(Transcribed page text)
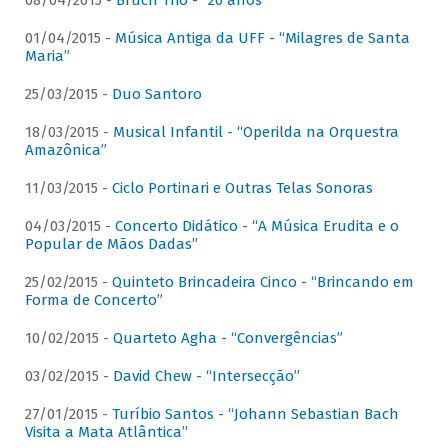
08/04/2015 -
Bruch Trio - “20 anos”
01/04/2015 -
Música Antiga da UFF - “Milagres de Santa
Maria”
25/03/2015 -
Duo Santoro
18/03/2015 -
Musical Infantil - “Operilda na Orquestra
Amazônica”
11/03/2015 -
Ciclo Portinari e Outras Telas Sonoras
04/03/2015 -
Concerto Didático - “A Música Erudita e o
Popular de Mãos Dadas”
25/02/2015 -
Quinteto Brincadeira Cinco - “Brincando em
Forma de Concerto”
10/02/2015 -
Quarteto Agha - “Convergências”
03/02/2015 -
David Chew - “Intersecção”
27/01/2015 -
Turíbio Santos - “Johann Sebastian Bach
Visita a Mata Atlântica”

• [Assigned task]
Reproduce every line of text in the records above word for word, leaving the pictures out of your answer.

• [Answer box]
08/04/2015 -
Bruch Trio - “20 anos”
01/04/2015 -
Música Antiga da UFF - “Milagres de Santa
Maria”
25/03/2015 -
Duo Santoro
18/03/2015 -
Musical Infantil - “Operilda na Orquestra
Amazônica”
11/03/2015 -
Ciclo Portinari e Outras Telas Sonoras
04/03/2015 -
Concerto Didático - “A Música Erudita e o
Popular de Mãos Dadas”
25/02/2015 -
Quinteto Brincadeira Cinco - “Brincando em
Forma de Concerto”
10/02/2015 -
Quarteto Agha - “Convergências”
03/02/2015 -
David Chew - “Intersecção”
27/01/2015 -
Turíbio Santos - “Johann Sebastian Bach
Visita a Mata Atlântica”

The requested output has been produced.